YOUR TASK:
Convert the lines below into a JSON list of strings with one string per line, leaving out any blank lines.

[Data excerpts]

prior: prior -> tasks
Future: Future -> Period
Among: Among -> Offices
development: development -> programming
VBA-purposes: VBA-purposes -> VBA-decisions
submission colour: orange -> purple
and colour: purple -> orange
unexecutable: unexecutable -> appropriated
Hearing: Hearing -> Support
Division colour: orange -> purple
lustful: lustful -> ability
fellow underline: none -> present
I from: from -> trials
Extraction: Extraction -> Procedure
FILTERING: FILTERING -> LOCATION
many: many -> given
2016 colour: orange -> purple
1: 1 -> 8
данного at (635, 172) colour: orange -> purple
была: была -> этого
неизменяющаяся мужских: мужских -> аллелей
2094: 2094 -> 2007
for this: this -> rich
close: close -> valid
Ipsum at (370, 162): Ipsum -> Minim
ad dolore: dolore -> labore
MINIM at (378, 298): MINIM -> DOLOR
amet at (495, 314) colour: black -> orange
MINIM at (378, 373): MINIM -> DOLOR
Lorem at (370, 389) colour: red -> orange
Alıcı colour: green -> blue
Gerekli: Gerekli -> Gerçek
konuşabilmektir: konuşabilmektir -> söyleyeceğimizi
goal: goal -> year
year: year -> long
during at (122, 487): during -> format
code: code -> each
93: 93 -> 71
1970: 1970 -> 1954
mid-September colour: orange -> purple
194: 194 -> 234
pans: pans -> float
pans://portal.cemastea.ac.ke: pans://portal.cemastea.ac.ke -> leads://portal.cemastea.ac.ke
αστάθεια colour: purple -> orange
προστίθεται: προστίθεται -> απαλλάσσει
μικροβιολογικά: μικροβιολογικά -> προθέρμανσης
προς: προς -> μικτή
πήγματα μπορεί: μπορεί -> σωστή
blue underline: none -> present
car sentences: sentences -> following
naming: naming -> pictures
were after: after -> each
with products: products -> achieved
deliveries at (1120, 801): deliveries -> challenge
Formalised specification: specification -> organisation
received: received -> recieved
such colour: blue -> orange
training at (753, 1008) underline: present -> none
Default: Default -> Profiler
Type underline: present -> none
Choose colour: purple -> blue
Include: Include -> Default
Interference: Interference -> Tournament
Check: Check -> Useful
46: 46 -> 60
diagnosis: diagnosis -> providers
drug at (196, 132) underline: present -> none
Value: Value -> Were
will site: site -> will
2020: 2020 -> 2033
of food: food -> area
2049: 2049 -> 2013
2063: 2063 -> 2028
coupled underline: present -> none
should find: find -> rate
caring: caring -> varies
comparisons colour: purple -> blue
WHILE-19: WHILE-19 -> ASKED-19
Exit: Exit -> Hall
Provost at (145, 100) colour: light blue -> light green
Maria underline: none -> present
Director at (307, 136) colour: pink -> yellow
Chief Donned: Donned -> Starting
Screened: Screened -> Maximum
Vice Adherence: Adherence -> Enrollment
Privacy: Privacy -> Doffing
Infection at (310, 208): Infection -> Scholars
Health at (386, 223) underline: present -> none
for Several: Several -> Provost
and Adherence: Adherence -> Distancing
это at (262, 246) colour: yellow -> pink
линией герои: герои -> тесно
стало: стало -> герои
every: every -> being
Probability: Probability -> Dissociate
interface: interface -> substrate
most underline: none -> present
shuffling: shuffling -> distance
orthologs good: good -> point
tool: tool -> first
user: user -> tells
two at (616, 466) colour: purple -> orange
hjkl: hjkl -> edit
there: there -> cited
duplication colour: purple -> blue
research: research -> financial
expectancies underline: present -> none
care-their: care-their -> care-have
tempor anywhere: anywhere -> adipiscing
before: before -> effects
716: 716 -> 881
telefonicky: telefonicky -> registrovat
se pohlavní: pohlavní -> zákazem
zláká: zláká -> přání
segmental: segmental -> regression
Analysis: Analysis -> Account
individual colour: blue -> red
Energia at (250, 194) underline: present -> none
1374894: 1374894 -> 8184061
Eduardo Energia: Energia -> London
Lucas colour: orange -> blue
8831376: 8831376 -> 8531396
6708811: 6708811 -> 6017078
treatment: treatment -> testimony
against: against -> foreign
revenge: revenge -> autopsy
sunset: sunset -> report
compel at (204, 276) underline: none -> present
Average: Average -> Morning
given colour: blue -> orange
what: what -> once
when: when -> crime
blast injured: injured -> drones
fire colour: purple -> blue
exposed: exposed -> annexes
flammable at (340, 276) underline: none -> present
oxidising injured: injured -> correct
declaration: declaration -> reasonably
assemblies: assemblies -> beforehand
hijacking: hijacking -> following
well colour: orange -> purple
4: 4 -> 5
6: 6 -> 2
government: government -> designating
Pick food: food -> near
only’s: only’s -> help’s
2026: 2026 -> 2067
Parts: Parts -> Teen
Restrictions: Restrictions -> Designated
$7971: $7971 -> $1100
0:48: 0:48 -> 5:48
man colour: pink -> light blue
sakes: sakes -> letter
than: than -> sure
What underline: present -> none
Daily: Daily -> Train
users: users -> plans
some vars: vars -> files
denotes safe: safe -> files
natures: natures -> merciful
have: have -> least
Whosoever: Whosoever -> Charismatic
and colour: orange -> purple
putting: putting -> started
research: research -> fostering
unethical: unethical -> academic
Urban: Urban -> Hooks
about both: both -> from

ANSWER IN FULL:
[
  "prior: prior -> tasks",
  "Future: Future -> Period",
  "Among: Among -> Offices",
  "development: development -> programming",
  "VBA-purposes: VBA-purposes -> VBA-decisions",
  "submission colour: orange -> purple",
  "and colour: purple -> orange",
  "unexecutable: unexecutable -> appropriated",
  "Hearing: Hearing -> Support",
  "Division colour: orange -> purple",
  "lustful: lustful -> ability",
  "fellow underline: none -> present",
  "I from: from -> trials",
  "Extraction: Extraction -> Procedure",
  "FILTERING: FILTERING -> LOCATION",
  "many: many -> given",
  "2016 colour: orange -> purple",
  "1: 1 -> 8",
  "данного at (635, 172) colour: orange -> purple",
  "была: была -> этого",
  "неизменяющаяся мужских: мужских -> аллелей",
  "2094: 2094 -> 2007",
  "for this: this -> rich",
  "close: close -> valid",
  "Ipsum at (370, 162): Ipsum -> Minim",
  "ad dolore: dolore -> labore",
  "MINIM at (378, 298): MINIM -> DOLOR",
  "amet at (495, 314) colour: black -> orange",
  "MINIM at (378, 373): MINIM -> DOLOR",
  "Lorem at (370, 389) colour: red -> orange",
  "Alıcı colour: green -> blue",
  "Gerekli: Gerekli -> Gerçek",
  "konuşabilmektir: konuşabilmektir -> söyleyeceğimizi",
  "goal: goal -> year",
  "year: year -> long",
  "during at (122, 487): during -> format",
  "code: code -> each",
  "93: 93 -> 71",
  "1970: 1970 -> 1954",
  "mid-September colour: orange -> purple",
  "194: 194 -> 234",
  "pans: pans -> float",
  "pans://portal.cemastea.ac.ke: pans://portal.cemastea.ac.ke -> leads://portal.cemastea.ac.ke",
  "αστάθεια colour: purple -> orange",
  "προστίθεται: προστίθεται -> απαλλάσσει",
  "μικροβιολογικά: μικροβιολογικά -> προθέρμανσης",
  "προς: προς -> μικτή",
  "πήγματα μπορεί: μπορεί -> σωστή",
  "blue underline: none -> present",
  "car sentences: sentences -> following",
  "naming: naming -> pictures",
  "were after: after -> each",
  "with products: products -> achieved",
  "deliveries at (1120, 801): deliveries -> challenge",
  "Formalised specification: specification -> organisation",
  "received: received -> recieved",
  "such colour: blue -> orange",
  "training at (753, 1008) underline: present -> none",
  "Default: Default -> Profiler",
  "Type underline: present -> none",
  "Choose colour: purple -> blue",
  "Include: Include -> Default",
  "Interference: Interference -> Tournament",
  "Check: Check -> Useful",
  "46: 46 -> 60",
  "diagnosis: diagnosis -> providers",
  "drug at (196, 132) underline: present -> none",
  "Value: Value -> Were",
  "will site: site -> will",
  "2020: 2020 -> 2033",
  "of food: food -> area",
  "2049: 2049 -> 2013",
  "2063: 2063 -> 2028",
  "coupled underline: present -> none",
  "should find: find -> rate",
  "caring: caring -> varies",
  "comparisons colour: purple -> blue",
  "WHILE-19: WHILE-19 -> ASKED-19",
  "Exit: Exit -> Hall",
  "Provost at (145, 100) colour: light blue -> light green",
  "Maria underline: none -> present",
  "Director at (307, 136) colour: pink -> yellow",
  "Chief Donned: Donned -> Starting",
  "Screened: Screened -> Maximum",
  "Vice Adherence: Adherence -> Enrollment",
  "Privacy: Privacy -> Doffing",
  "Infection at (310, 208): Infection -> Scholars",
  "Health at (386, 223) underline: present -> none",
  "for Several: Several -> Provost",
  "and Adherence: Adherence -> Distancing",
  "это at (262, 246) colour: yellow -> pink",
  "линией герои: герои -> тесно",
  "стало: стало -> герои",
  "every: every -> being",
  "Probability: Probability -> Dissociate",
  "interface: interface -> substrate",
  "most underline: none -> present",
  "shuffling: shuffling -> distance",
  "orthologs good: good -> point",
  "tool: tool -> first",
  "user: user -> tells",
  "two at (616, 466) colour: purple -> orange",
  "hjkl: hjkl -> edit",
  "there: there -> cited",
  "duplication colour: purple -> blue",
  "research: research -> financial",
  "expectancies underline: present -> none",
  "care-their: care-their -> care-have",
  "tempor anywhere: anywhere -> adipiscing",
  "before: before -> effects",
  "716: 716 -> 881",
  "telefonicky: telefonicky -> registrovat",
  "se pohlavní: pohlavní -> zákazem",
  "zláká: zláká -> přání",
  "segmental: segmental -> regression",
  "Analysis: Analysis -> Account",
  "individual colour: blue -> red",
  "Energia at (250, 194) underline: present -> none",
  "1374894: 1374894 -> 8184061",
  "Eduardo Energia: Energia -> London",
  "Lucas colour: orange -> blue",
  "8831376: 8831376 -> 8531396",
  "6708811: 6708811 -> 6017078",
  "treatment: treatment -> testimony",
  "against: against -> foreign",
  "revenge: revenge -> autopsy",
  "sunset: sunset -> report",
  "compel at (204, 276) underline: none -> present",
  "Average: Average -> Morning",
  "given colour: blue -> orange",
  "what: what -> once",
  "when: when -> crime",
  "blast injured: injured -> drones",
  "fire colour: purple -> blue",
  "exposed: exposed -> annexes",
  "flammable at (340, 276) underline: none -> present",
  "oxidising injured: injured -> correct",
  "declaration: declaration -> reasonably",
  "assemblies: assemblies -> beforehand",
  "hijacking: hijacking -> following",
  "well colour: orange -> purple",
  "4: 4 -> 5",
  "6: 6 -> 2",
  "government: government -> designating",
  "Pick food: food -> near",
  "only’s: only’s -> help’s",
  "2026: 2026 -> 2067",
  "Parts: Parts -> Teen",
  "Restrictions: Restrictions -> Designated",
  "$7971: $7971 -> $1100",
  "0:48: 0:48 -> 5:48",
  "man colour: pink -> light blue",
  "sakes: sakes -> letter",
  "than: than -> sure",
  "What underline: present -> none",
  "Daily: Daily -> Train",
  "users: users -> plans",
  "some vars: vars -> files",
  "denotes safe: safe -> files",
  "natures: natures -> merciful",
  "have: have -> least",
  "Whosoever: Whosoever -> Charismatic",
  "and colour: orange -> purple",
  "putting: putting -> started",
  "research: research -> fostering",
  "unethical: unethical -> academic",
  "Urban: Urban -> Hooks",
  "about both: both -> from"
]